Copy out the part of the forum post on modules over a PID below, word for word, starting with "I am going to" and going on through "about the kernel.".
───── EXCERPT PROVIDED ─────
Let $A$ be a PID and let $M$ be an $A$-module.
Suppose that there is an isomorphism of $A$-modules
$$\theta: M \;\to\; A^n \oplus T$$
where $n$ is a non-negative integer and $T$ is a torsion module.
I am asked to show that $A^n\cong M/M_{tor}\,$ where $M_{tor}$ is the torsion submodule of $M.$
Here is my attempt:
Let $p:A^n\oplus T \to A^n$ be projection onto the first component.
I am going to prove that $p\circ \theta : M\to A^n$ is a surjective $A$-linear map with kernel $M_{tor}.$
Surjectivity and $A$-linearity are obvious so it remains to prove the claim about the kernel.
If $t \in M_{tor},$ then
there exists non-zero $a \in A$ such that $at=0,$
we can write $\theta(t)=\phi+\tau$ for some unique $\phi \in A^n$ and $\tau \in T.$
Therefore we have $$0=\theta(at)=a\theta(t)=a\phi+a\tau$$ and so $a\phi=0.$ We must therefore have $\phi=0$ (because free modules over an integral domain are torsion-free) and so $\theta(t) \in T.$
If $t \in \ker(p\circ\theta),$ then $\theta(t) \in T$ and so there exists non-zero $a \in A$ such that $a\theta(t)=0.$
Hence $\theta(at)=0$ and since, $\theta$ is an isomorphism, we have $at =0\;$ i.e. $t \in M_{tor}.$
My questions are:
Is my proof right?
Is the purpose of this to show that the rank of a finitely generated module over a PID is well-defined?
Thank you very much!
───── STORED DATA ─────
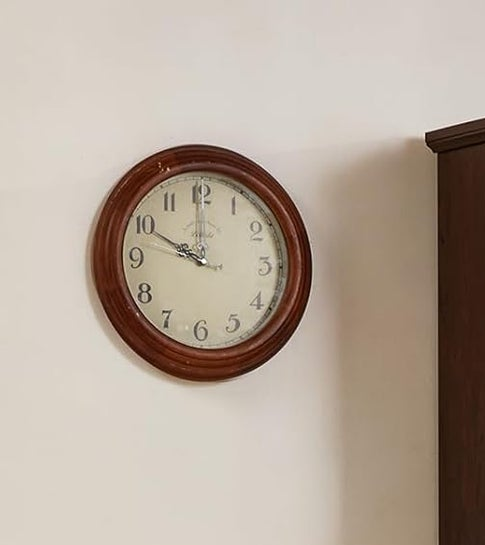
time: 9:59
─────
SOLUTION:
I am going to prove that $p\circ \theta : M\to A^n$ is a surjective $A$-linear map with kernel $M_{tor}.$
Surjectivity and $A$-linearity are obvious so it remains to prove the claim about the kernel.